Some Notes on the Use of the Windowed Fourier Transform for Spectral Analysis of Discretely Sampled Data

TL;DR

This paper analyzes the properties of the Gabor and Morlet transforms for spectral analysis of discretely sampled data, proposing a fixed window approach that satisfies energy and reconstruction theorems and can be tailored for specific resolution needs.

Contribution

It introduces a method to construct a single, fixed window from arbitrary windows that ensures energy and reconstruction theorems are satisfied in spectral analysis.

Findings

Fixed window with uniform frequency sampling satisfies energy and reconstruction theorems.

The proposed approach allows tailoring window shape for specific time/frequency resolution.

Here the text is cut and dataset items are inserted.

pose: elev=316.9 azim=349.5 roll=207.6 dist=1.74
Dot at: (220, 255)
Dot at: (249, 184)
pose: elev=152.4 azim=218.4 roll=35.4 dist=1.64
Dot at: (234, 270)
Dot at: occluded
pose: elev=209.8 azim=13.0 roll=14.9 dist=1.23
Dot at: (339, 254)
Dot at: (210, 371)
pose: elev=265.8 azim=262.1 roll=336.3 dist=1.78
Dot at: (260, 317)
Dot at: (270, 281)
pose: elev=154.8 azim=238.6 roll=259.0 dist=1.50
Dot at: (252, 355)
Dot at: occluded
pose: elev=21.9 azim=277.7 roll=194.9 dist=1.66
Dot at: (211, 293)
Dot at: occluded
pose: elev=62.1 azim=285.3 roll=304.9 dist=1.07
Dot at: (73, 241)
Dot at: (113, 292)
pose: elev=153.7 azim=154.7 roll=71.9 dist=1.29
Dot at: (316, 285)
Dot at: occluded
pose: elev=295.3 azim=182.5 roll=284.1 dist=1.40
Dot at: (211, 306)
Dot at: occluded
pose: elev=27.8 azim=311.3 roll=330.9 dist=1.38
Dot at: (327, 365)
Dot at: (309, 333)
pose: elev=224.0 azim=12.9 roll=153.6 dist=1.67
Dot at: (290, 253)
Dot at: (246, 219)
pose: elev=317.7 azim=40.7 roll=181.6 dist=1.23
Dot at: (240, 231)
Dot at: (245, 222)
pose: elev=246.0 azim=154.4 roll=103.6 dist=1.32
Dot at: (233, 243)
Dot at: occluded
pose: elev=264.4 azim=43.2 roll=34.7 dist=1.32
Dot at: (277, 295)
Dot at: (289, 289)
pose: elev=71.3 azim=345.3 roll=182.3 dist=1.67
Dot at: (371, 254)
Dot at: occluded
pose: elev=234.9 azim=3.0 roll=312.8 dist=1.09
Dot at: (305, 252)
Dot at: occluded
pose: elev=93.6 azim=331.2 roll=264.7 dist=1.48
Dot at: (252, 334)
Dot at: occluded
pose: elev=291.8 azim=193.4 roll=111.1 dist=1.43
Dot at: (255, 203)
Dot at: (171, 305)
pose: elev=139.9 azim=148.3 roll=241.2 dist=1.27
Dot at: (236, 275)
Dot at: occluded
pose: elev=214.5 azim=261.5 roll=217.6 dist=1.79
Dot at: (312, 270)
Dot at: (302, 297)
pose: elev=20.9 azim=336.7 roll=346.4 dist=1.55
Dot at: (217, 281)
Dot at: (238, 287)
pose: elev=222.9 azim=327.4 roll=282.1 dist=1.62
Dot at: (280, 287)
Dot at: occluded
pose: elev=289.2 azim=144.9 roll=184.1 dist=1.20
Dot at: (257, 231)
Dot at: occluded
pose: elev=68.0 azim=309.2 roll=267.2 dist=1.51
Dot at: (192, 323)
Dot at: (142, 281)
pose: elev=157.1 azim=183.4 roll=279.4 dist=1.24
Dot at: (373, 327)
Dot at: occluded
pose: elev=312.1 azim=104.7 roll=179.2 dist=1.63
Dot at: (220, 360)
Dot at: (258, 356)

Method extends naturally to nonuniform sampling without major modifications.

Abstract

The properties of the Gabor and Morlet transforms are examined with respect to the Fourier analysis of discretely sampled data. Forward and inverse transform pairs based on a fixed window with uniform sampling of the frequency axis can satisfy numerically the energy and reconstruction theorems; however, transform pairs based on a variable window or nonuniform frequency sampling in general do not. Instead of selecting the shape of the window as some function of the central frequency, we propose constructing a single window with unit energy from an arbitrary set of windows which is applied over the entire frequency axis. By virtue of using a fixed window with uniform frequency sampling, such a transform satisfies the energy and reconstruction theorems. The shape of the window can be tailored to meet the requirements of the investigator in terms of time/frequency resolution. The algorithm extends naturally to the case of nonuniform signal sampling without modification beyond identification of the Nyquist interval.